Kim Trautman, managing director and VP at regulatory consulting firm Medicept, said that the FDA has struggled to expand its third-party review program in part due to a lack of interest from industry, which, she said, has been reluctant to pay additional fees for third-party review. She added that past cases in which the FDA demanded additional scrutiny even after devices passed muster with third-party reviewers soured some vendors on the process.

Trautman said, however, that she believes the agency has improved its processes to reduce such instances of double review and that it is "very open to exploring how to utilize [third-party review] in this LDT area."

Trautman, who worked at the CDRH from 1991 to 2016, is more sanguine than many lab stakeholders regarding the FDA's ability to handle the workload involved in LDT oversight.
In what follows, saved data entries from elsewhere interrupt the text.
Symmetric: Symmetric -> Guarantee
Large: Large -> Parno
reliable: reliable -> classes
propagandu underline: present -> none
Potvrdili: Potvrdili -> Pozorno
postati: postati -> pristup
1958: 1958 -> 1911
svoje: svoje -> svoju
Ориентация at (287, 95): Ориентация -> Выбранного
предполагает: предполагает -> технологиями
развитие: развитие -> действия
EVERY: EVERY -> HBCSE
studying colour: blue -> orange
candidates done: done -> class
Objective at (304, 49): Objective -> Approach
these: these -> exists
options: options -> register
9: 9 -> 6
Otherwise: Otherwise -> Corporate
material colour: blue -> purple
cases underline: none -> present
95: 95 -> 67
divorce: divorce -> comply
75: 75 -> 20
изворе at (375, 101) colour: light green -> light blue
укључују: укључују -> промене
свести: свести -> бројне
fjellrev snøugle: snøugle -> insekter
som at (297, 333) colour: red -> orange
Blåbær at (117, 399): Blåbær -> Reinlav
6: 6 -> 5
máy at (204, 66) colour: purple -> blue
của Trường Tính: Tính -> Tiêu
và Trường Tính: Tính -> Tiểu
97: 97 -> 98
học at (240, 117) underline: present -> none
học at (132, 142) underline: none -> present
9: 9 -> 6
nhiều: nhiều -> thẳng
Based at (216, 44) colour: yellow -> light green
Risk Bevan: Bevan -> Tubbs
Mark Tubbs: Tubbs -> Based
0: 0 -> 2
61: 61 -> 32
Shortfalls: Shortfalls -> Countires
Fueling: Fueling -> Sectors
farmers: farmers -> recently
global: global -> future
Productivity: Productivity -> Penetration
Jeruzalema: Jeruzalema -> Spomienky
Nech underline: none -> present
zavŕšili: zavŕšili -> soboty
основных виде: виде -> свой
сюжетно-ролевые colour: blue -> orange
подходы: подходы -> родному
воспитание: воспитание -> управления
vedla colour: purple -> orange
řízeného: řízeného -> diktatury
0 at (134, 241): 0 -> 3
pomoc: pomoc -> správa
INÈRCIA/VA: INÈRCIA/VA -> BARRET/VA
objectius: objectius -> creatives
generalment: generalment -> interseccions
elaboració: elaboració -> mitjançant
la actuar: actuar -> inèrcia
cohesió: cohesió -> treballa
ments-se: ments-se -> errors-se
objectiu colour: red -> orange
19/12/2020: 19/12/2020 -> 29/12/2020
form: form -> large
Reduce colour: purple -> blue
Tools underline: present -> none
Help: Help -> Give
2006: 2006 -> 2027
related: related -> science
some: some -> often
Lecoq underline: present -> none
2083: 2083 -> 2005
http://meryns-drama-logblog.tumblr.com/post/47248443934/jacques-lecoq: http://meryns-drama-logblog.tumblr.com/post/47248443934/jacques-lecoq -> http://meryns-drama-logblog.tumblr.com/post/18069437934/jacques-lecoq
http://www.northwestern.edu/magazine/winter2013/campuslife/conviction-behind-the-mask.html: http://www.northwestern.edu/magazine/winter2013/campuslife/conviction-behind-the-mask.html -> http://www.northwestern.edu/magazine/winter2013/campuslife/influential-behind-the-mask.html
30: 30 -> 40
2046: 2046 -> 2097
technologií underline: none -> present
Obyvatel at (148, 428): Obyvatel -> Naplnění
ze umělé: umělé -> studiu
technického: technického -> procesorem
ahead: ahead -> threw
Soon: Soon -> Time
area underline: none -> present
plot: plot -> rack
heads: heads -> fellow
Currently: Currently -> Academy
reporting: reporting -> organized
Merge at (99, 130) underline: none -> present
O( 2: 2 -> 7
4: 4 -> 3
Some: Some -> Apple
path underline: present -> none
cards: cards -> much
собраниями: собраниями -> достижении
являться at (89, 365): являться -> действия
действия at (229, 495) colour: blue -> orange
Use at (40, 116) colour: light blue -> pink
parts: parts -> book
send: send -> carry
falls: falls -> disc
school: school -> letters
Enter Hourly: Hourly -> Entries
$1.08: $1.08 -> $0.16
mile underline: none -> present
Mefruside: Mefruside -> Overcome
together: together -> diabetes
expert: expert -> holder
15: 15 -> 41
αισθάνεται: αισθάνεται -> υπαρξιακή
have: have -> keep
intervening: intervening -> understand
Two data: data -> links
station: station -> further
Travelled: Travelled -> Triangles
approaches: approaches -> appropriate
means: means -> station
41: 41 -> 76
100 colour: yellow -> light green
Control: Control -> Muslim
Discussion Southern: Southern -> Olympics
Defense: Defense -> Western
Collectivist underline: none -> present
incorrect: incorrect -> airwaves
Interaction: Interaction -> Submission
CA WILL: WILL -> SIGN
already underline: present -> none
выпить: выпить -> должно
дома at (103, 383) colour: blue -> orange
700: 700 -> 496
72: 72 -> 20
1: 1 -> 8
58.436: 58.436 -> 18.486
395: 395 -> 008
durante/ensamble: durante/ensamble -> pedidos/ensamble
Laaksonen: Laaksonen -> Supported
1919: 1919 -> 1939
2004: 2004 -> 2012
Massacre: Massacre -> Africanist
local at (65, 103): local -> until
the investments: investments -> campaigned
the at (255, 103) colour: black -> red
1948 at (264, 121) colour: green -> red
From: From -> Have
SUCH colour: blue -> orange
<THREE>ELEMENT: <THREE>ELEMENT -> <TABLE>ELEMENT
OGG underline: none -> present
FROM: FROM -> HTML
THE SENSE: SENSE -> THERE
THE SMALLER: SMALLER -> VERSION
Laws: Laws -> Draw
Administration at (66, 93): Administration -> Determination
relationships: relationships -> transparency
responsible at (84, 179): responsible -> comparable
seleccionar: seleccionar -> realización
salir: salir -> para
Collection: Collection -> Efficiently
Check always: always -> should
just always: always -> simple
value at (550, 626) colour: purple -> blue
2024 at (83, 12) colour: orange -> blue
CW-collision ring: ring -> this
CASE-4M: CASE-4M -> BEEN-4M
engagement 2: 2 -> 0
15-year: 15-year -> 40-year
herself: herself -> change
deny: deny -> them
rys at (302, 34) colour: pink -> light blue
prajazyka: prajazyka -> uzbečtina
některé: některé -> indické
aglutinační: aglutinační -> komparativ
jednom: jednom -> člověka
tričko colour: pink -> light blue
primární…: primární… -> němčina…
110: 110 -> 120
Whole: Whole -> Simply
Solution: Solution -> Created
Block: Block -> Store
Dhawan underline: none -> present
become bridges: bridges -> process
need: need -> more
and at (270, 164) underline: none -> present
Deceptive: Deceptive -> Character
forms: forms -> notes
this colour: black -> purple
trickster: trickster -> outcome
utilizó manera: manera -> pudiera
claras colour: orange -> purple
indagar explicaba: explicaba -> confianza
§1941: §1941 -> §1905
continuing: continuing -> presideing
She suggested that the COVID-19 pandemic strengthened the agency's processes in ways that would position it to better handle LDT regulation.

"They became much more efficient in the consult process," she said. "Whether it is within the [FDA] center or from center to center, if you need expertise that is outside of a particular review decision, there is a consult that goes to another portion of the center, and [FDA] became much more efficient at looking at the work, dividing it up, and bringing it back together under the review division while utilizing technical experts throughout the center."

As the pandemic has wound down, "the urgency has diminished," Trautman said. "But the process efficiencies and the consultation process and those learnings from COVID have not gone away."

Also notable, final implementation of the FDA's proposed rule on LDTs is timed to the next MDUFA renewal, during which time the agency and industry will have a chance to establish user fee levels and expectations around timelines for the review of submissions.

Other aspects of Trautman's expectations for how the FDA might deal with LDT submissions will likely be more concerning for laboratories. For instance, she suggested that the agency might have less time for the pre-submission consultations to which many in the industry have become accustomed.

Trautman also suggested that increased regulation could drive a number of providers out of the LDT business, thereby reducing the number of submissions to the agency. She analogized to her experience at the agency in the late 1990s when it established guidelines for providers around the reuse of single-use devices. Following the release of those guidelines, "tons of hospitals chose not to [reuse devices any longer] and take on that extra [regulatory] burden," she said.

She also cited her more recent work as a consultant to diagnostics and device companies working to comply with Europe's new In Vitro Diagnostic Regulation and Medical Device Regulation.

"With most of the clients that I have had, one of the first things is going through the SKUs and having the manufacturers make business decisions as to what is worth continuing and what isn't," she said. "It's the same thing with the hospitals. Is running these little LDTs worth the regulatory burden for what money they may be bringing in?"

While this prediction would seem to vindicate the fears of many in the lab industry, Robert Boorstein, medical director of Brooklyn-based Lenco Diagnostic Laboratory, suggested that such an outcome could be for the best.

"It's not clear that having hundreds of labs doing the same lab-developed test is, in fact, efficient or reliable," he said. "Would it be better for society if those lab-developed tests were done in a small number of labs where the labs or the manufacturer got FDA approval for the test? The tests would then be run under one set of guidelines to make sure it is done the right way as opposed to 100 different labs doing the test in many different ways under 50 different state laws."

Trautman said that despite the dire predictions coming from some in industry, she believes that "as long as the regulators are working with industry to solve problems as they come up," labs will be able to adapt successfully.